Education aux médias et à l’information : y a-t-il un professeur documentaliste dans l’établissement ?

Le blog du Sénat

Sur le récent blog du sénat ouvert par David Assouline pour débattre publiquement de l’impact des nouveaux médias sur la jeunesse, le sénateur de Paris entend alerter l’école sur les moyens et stratégies à mettre en œuvre pour que les élèves puissent développer une analyse critique de l’image et de l’information diffusée sur Internet. N’y a-t-il pas là de quoi interpeller le professeur documentaliste ?

Nous ne pouvons en effet que souscrire à un projet qui entend promouvoir l’un des éléments essentiels constitutifs d’une éducation à l’information et le mettre au cœur du débat scolaire. Si l’auteur confond, comme c’est souvent le cas, l’éducation aux médias (media literacy) et culture informationnelle (information literacy), il distingue au moins clairement celles-ci de la formation aux TIC (computer literacy) sur laquelle elles doivent prendre appui (lire à ce propos le texte d’A. Serres « Information, media, computer literacies : vers un espace commun de la culture informationnelle »

David Assouline entend interpeller la communauté éducative pour aller plus loin et propose, sans doute pour amorcer le débat, quelques idées sans les développer :

  • un cours spécifique dédié à l’éducation aux médias (EAM) ;

  • un éparpillement des contenus de l’EAM dans chaque matière, sous la forme d’un quota horaire ;

  • une obligation d’utiliser les nouveaux médias comme support de cours en Education civique.

En définitive, il ne fait que reprendre là quelques unes des pistes tracées par le rapport conjoint des Inspections générales intitulé L’éducation aux médias : Enjeux, état des lieux, perspectives (n°2007-083, août 2007), rapport qu’il critique par ailleurs au motif que celui-ci ne produit aucune statistique sur la réalité des actions entreprises ni sur les effets de cette éducation à l’école.

Mais à la différence de l’étude citée qui prenait largement acte de la place et du rôle du professeur documentaliste dans l’EAM (voir Citation du professeur documentaliste dans le rapport n°2007-083 d’août 2007 « L’éducation aux médias : Enjeux, états des lieux, perspectives », David Assouline, visiblement à la recherche d’un ou de responsables capables d’assurer cette éducation, semble tout à fait ignorer l’existence même du professeur documentaliste, de l’Information-documentation ou des CDI. N’a-t-il pas pourtant rencontré la présidente et la directrice du CLEMI en avril dernier ?

Quoi qu’il en soit, comment ne pas relire dans ce constat d’échec de l’installation de l’EAM celui de l’éducation à l’information (EAI) ? Sans vouloir les réduire l’une à l’autre, il peut être éclairant de relever quelques points de comparaison.

☆ ☆ ☆ ☆

- [CONSIGNE 1]:
Indiquez, s'il vous plaît, si chacune des affirmations suivantes concorde avec l'extrait du document, en répondant par oui ou non et en citant mot pour mot le passage décisif. (a) David Assouline est sénateur de Paris. (b) Le rapport conjoint des Inspections générales date d'août 2007. (c) David Assouline propose d'imposer l'usage des nouveaux médias comme support de cours en mathématiques.
- [CONSIGNE 2]:
D'après l'extrait du document, quel est le titre du rapport conjoint des Inspections générales ?

- [DONNÉES FOURNIES]:
☆ ☆ ☆ ☆

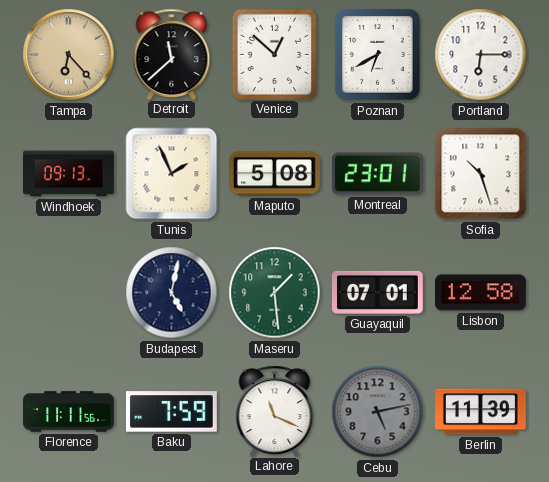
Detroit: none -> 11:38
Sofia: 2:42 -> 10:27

☆ ☆ ☆ ☆

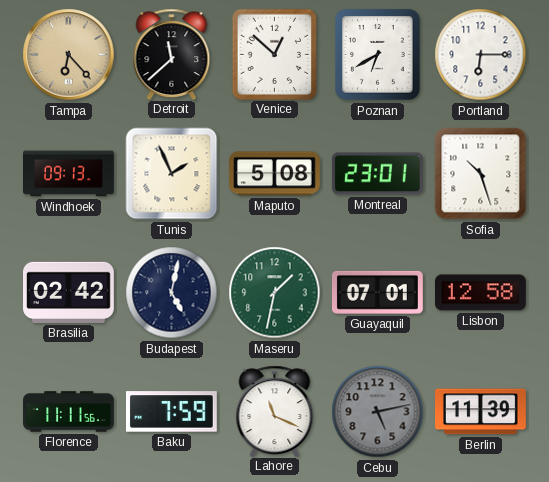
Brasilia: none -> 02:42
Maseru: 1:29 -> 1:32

☆ ☆ ☆ ☆

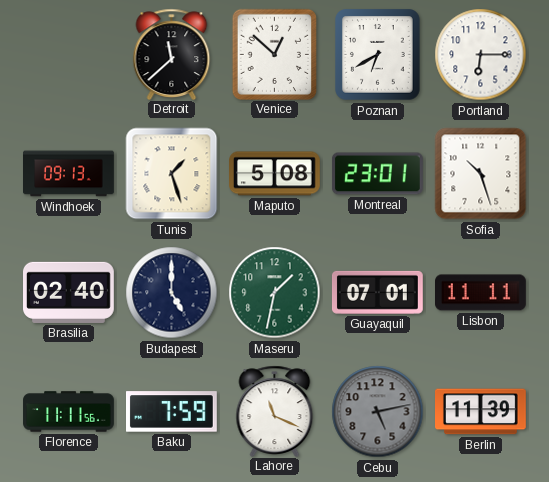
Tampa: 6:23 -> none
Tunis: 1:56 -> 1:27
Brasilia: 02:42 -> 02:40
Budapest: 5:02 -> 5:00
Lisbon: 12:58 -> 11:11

☆ ☆ ☆ ☆

- [BONNE RÉPONSE 1]:
(a) Oui : « le sénateur de Paris »
(b) Oui : « (n°2007-083, août 2007) »
(c) Non : « une obligation d’utiliser les nouveaux médias comme support de cours en Education civique »

- [BONNE RÉPONSE 2]:
L’éducation aux médias : Enjeux, état des lieux, perspectives